Anti-regulatory sentiment, when it comes to network neutrality and pulling broadband into the Title II category, might not be quite as fervent among the investors as it is among the MVPDs they hold stock in.
The analysts at McQuarrie Capital polled approximately 50 investors and in a report circulated today said they discovered something they considered counterintuitive: “Title II with forbearance has become the consensus view.”
There are two possible explanations for that.
FCC Chairman Tom Wheeler has set February 26 as the date for an announcement, and the expectation is that he will use the occasion to introduce rules for applying Title II to broadband.

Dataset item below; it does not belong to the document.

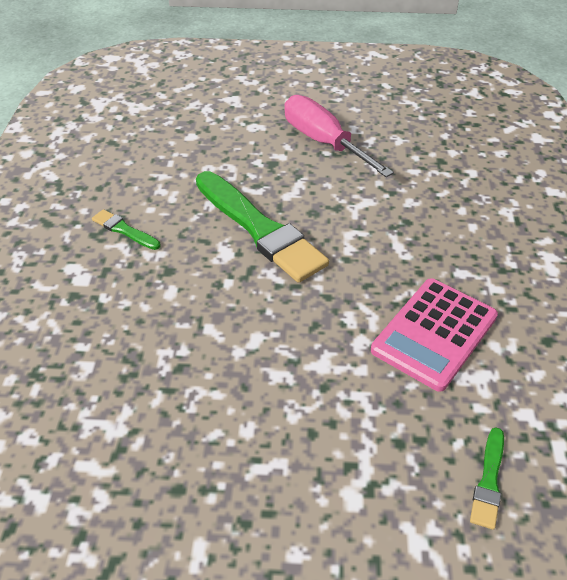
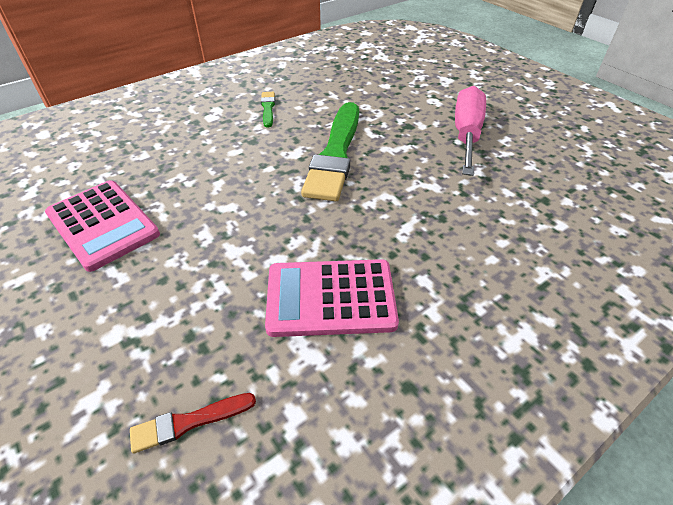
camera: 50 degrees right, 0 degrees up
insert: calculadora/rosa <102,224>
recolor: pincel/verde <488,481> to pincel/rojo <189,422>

Then there’s the American Cable Association (ACA), which has a knack for evaluating which way the wind is blowing at any given moment. Yesterday the ACA petitioned the FCC to include forbearance for smaller operators – its constituency.
“The FCC should forbear from all Title II regulation for smaller ISPs in the event it decides to reclassify broadband Internet access service. Were the FCC to decline to forbear as a general matter, the industry – and consumers – would be burdened with new costs and potentially tremendous uncertainty related to the unanticipated consequences of Title II regulation, and with no offsetting benefit,” ACA president Matthew Polka wrote.
The largest MVPDs remain firmly against Title II reclassification, claiming it would force them to reconsider investment in their networks and would squash innovation.
If anyone should be alarmed at such claims, it should be investors, but in McQarrie’s estimation, they don’t seem to be that concerned. “Investors are either discounting signs of increased regulation or the ability for the FCC to ultimately enforce rate regulation on residential broadband,” the firm said.
So either investors don’t consider the effects of Title II regulation to be that dire, or they are confident that even if Wheeler proposes it, the industry will challenge the attempt and win.
But that begs the question of uncertainty. MVPDs claim that an attempt by the FCC to reclassify broadband will create uncertainty – or, to be more accurate, the MVPDs themselves will create uncertainty by introducing legal challenges guaranteed to drag on for a year or two.
But that brings up the final possible outcome, McQuarrie notes. Congress, as currently constituted, is philosophically opposed to regulation, and today stepped in with legislation to minimize any regulation, which would serve to cut Wheeler off at the knees.